→ **WHAT IS BEING ASKED**
Some lines in the listing hold the word "down". Return each of them.

(INFORMATION PROVIDED Opens)

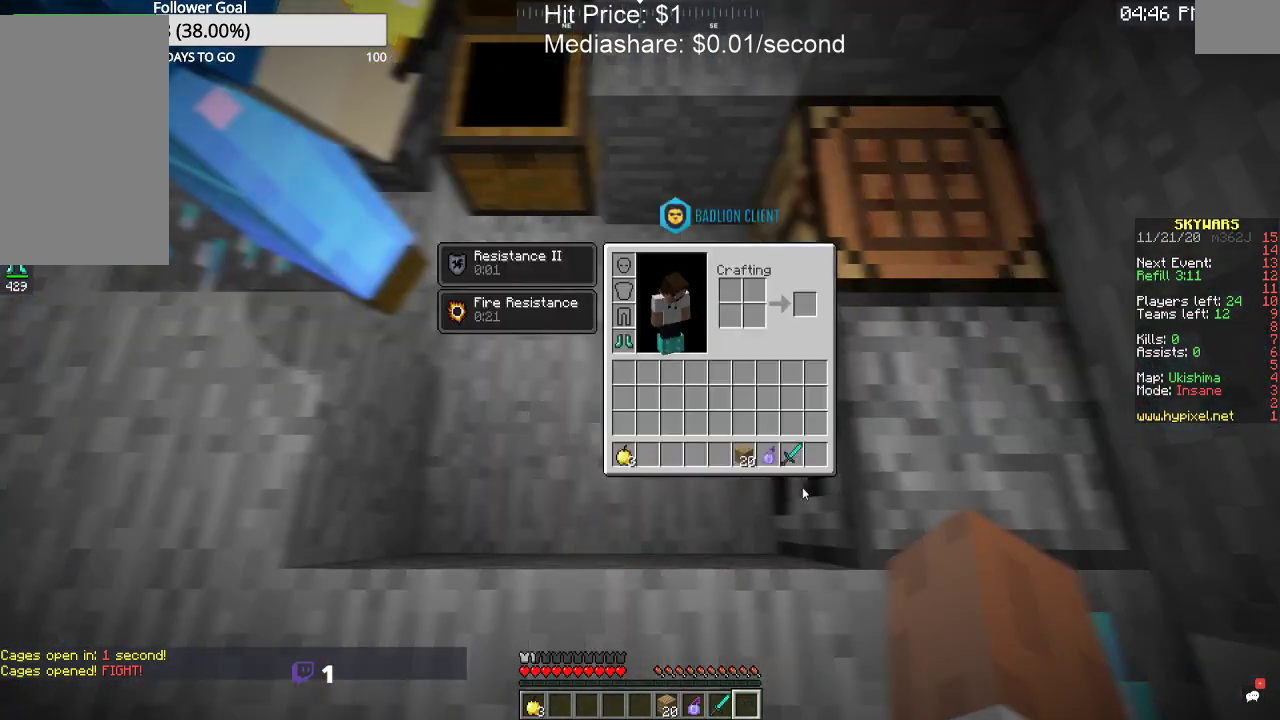
{"keys": [], "mouse": [], "events": []}
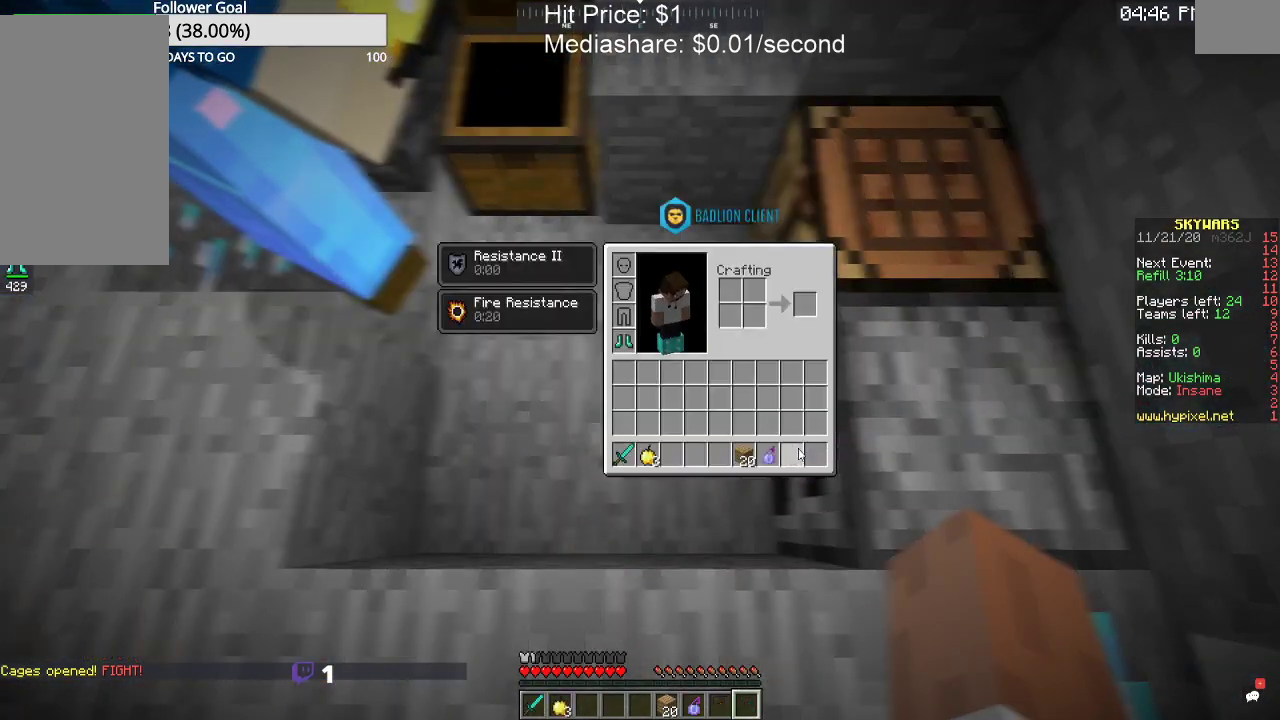
{"keys": [], "mouse": [], "events": []}
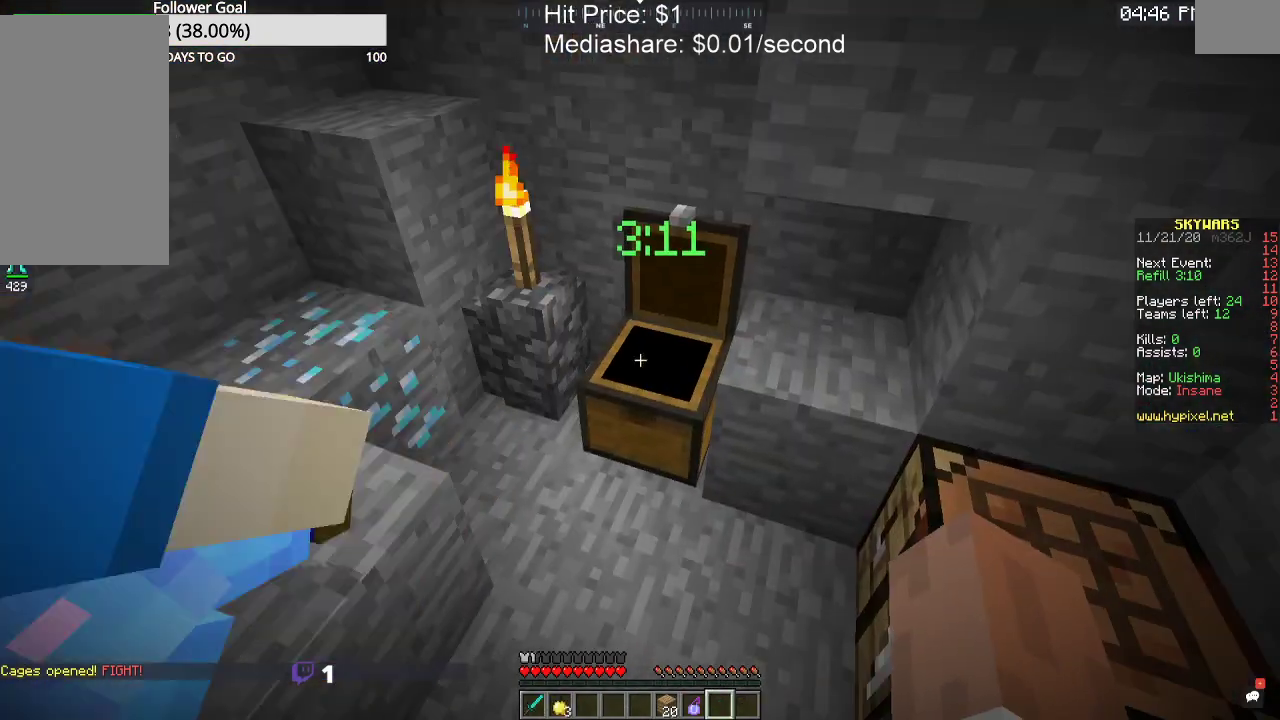
{"keys": [], "mouse": ["right"], "events": [[400, "mouse_right", "down"]]}
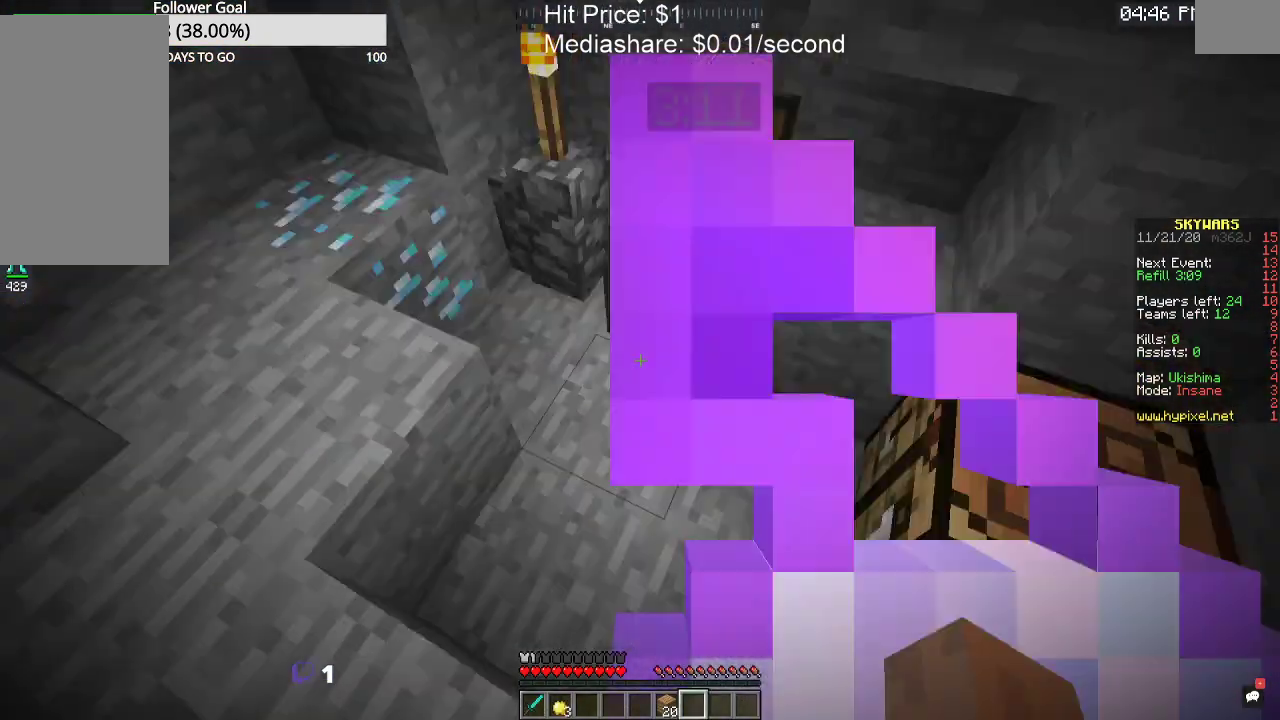
{"keys": [], "mouse": [], "events": [[67, "mouse_right", "up"], [167, "mouse_right", "down"], [334, "mouse_right", "up"]]}
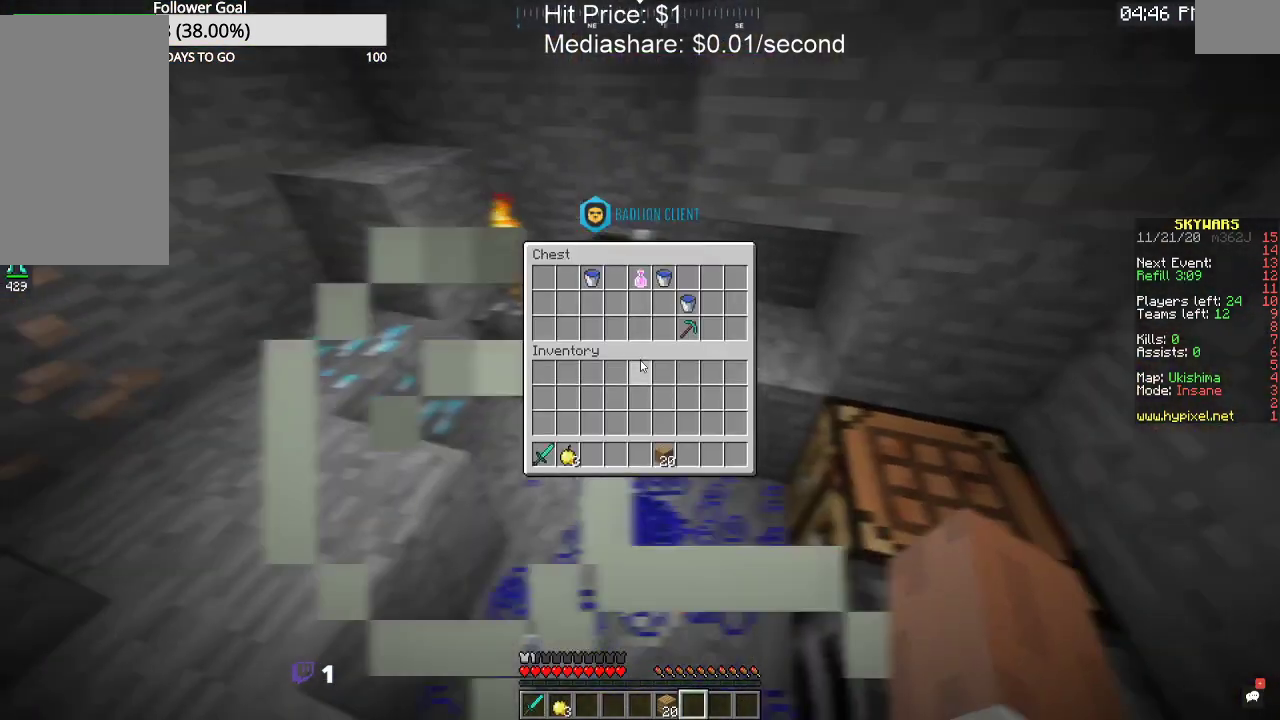
{"keys": [], "mouse": [], "events": []}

(INFORMATION PROVIDED Closes)

→ **RESPONSE AREA**
{"keys": [], "mouse": ["right"], "events": [[400, "mouse_right", "down"]]}
{"keys": [], "mouse": [], "events": [[67, "mouse_right", "up"], [167, "mouse_right", "down"], [334, "mouse_right", "up"]]}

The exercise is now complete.